Repeat verbatim each line from the line with "left shoulder: (187, 203)" to the end of the entries. Pictures do not belong in the copy.

• RECORDED INFORMATION
☆ ☆ ☆ ☆ ☆
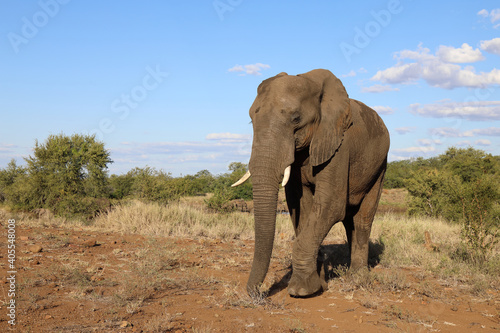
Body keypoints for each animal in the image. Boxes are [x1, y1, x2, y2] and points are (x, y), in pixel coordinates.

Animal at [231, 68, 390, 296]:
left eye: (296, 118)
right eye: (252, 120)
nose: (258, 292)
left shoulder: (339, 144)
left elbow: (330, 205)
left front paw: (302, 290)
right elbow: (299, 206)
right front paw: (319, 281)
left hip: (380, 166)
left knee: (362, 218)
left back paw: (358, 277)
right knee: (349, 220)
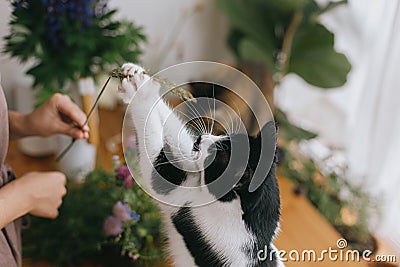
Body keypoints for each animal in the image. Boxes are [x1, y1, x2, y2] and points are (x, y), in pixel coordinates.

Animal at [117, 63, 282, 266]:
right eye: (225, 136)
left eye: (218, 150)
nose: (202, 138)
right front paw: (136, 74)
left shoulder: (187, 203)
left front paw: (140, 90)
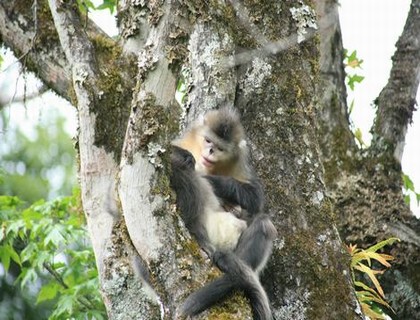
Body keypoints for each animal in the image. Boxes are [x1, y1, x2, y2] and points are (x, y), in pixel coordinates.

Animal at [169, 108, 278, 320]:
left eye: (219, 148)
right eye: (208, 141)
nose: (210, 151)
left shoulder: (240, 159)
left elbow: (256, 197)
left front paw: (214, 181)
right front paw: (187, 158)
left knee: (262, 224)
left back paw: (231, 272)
☆ ☆ ☆ ☆ ☆
• SOLUTION TO THIS PROBLEM
left shoulder: (187, 203)
left front paw: (140, 90)
Body keypoints for each animal in the image. Boxes are [x1, y1, x2, y2] and points are (x, y), in pixel coordinates.

Animal at [169, 108, 278, 320]:
left eye: (219, 148)
right eye: (208, 141)
nose: (210, 151)
left shoulder: (240, 159)
left elbow: (256, 197)
left front paw: (214, 181)
right front paw: (187, 158)
left knee: (262, 224)
left back paw: (231, 272)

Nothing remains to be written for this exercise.